Understanding these properties allows us to analyze the behavior of functions and the optimization problems involving such functions more efficiently.

Monotonicity and Derivatives

The concept of monotonicity in functions is directly connected to the behavior of their derivatives. For differentiable functions, monotonicity of the derivatives holds valuable insights. A function f whose derivative f' is monotonically increasing means that the slope of the tangent to the function at any point is lesser than or equal to the slope of the tangent at a point to the right of it. Formally, for any two points x and y in the domain such that x < y, it must be the case that:
\[f'(x) \leq f'(y)\]
This condition is integral in proving that a function is convex. If the derivative of a function increases (or at least, does not decrease) as we move along the interval, this indicates that the function is becoming steeper and does not turn downwards, a quality inherent to convex functions. Consequently, the monotonicity of the first derivative is a powerful tool in the analysis of convexity.

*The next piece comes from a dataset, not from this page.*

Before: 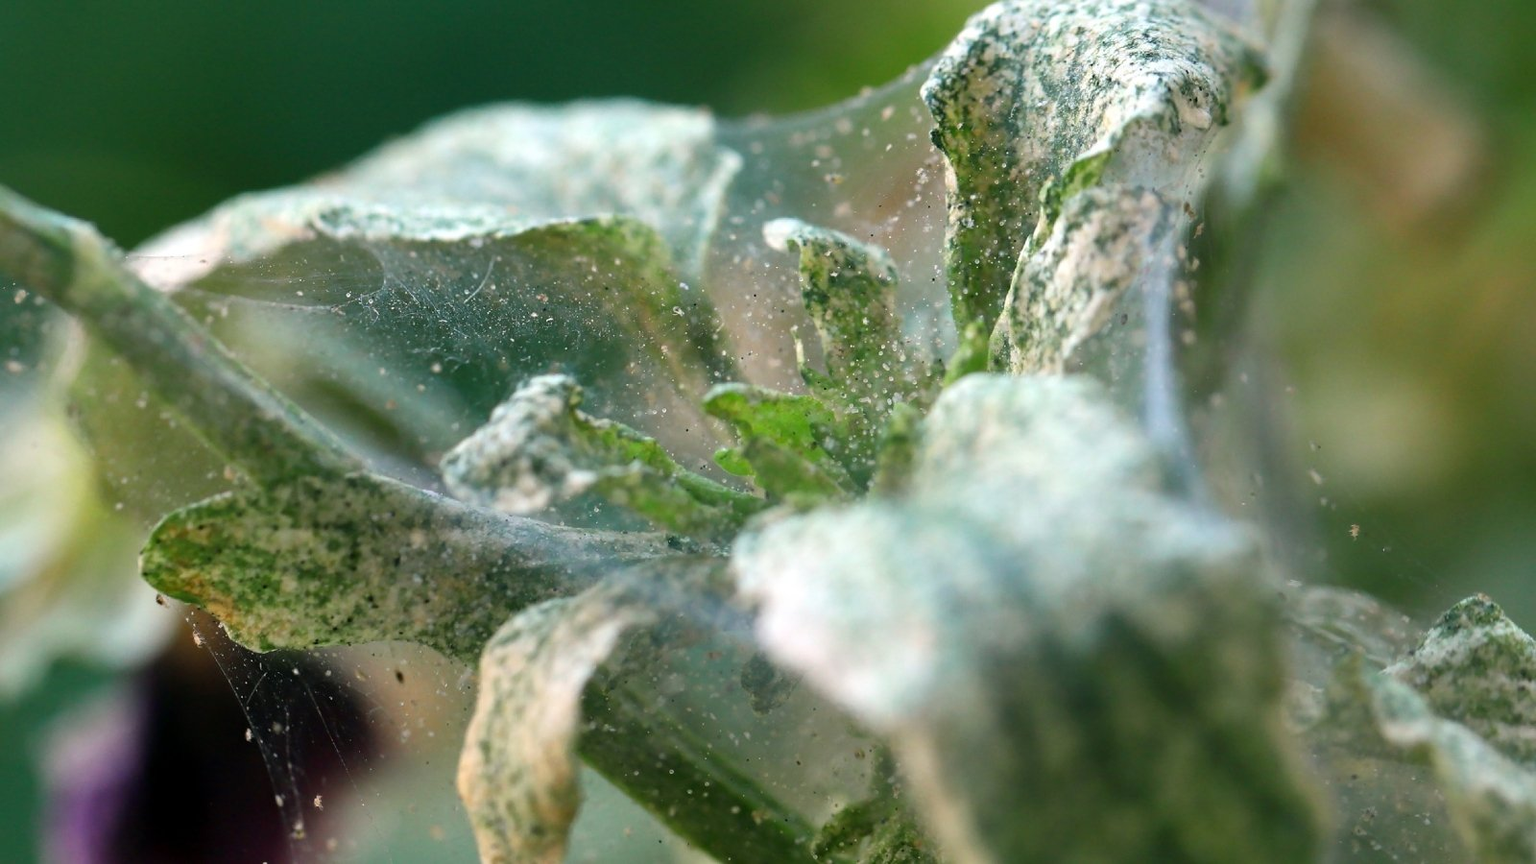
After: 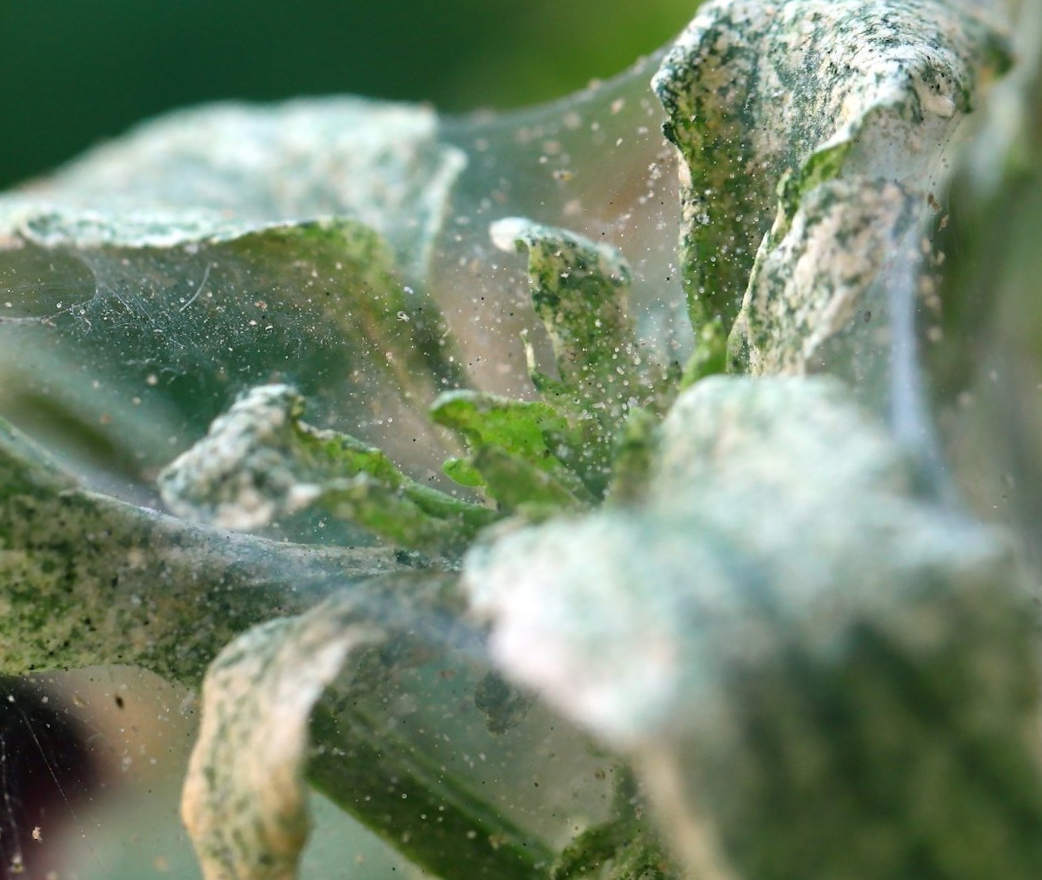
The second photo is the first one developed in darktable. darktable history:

Second Derivative Test for Convexity

The second derivative test for convexity offers a more straightforward approach to assessing whether a function is convex over an interval. If a function f has a continuous second derivative, f'', over an interval then f is convex over that interval if and only if:
\[f''(x) \geq 0\]
for every x in the interval. What the second derivative tells us is that if it is positive, the slope of the function's tangent is increasing, hence, the function is bending upwards. This test simplifies the process of determining convexity as it avoids the need to directly verify the inequality involved in the definition of convex functions. By checking the sign of the second derivative, one can readily conclude about the convexity of functions that are twice differentiable over the interval in question.

Mean Value Theorem

The Mean Value Theorem (MVT) is a pivotal concept in calculus that relates to the increment of the function to the increment of its derivative. If a function f is continuous on the closed interval \[[a, b]\] and differentiable on the open interval \[(a, b)\], then there exists at least one point \[c\] in \[(a, b)\] such that the derivative f' at \[c\] equals the average rate of change of f over \[[a, b]\]:
\[f'(c) = \frac{f(b) - f(a)}{b - a}\]
The MVT not only holds significance in theoretical mathematics but also in practical applications, like in the proofs relating to the properties of convex functions. When we consider the convexity of a function, the MVT assures us that somewhere between any two points on the function, there's a point where the tangent has the same slope as the secant connecting those two points. Implementing the MVT becomes especially useful in demonstrating the link between the monotonicity of the first derivative and the convexity of the function. The MVT bridges local and average properties of functions and, hence, is a cornerstone in furthering understanding of more complex calculus concepts.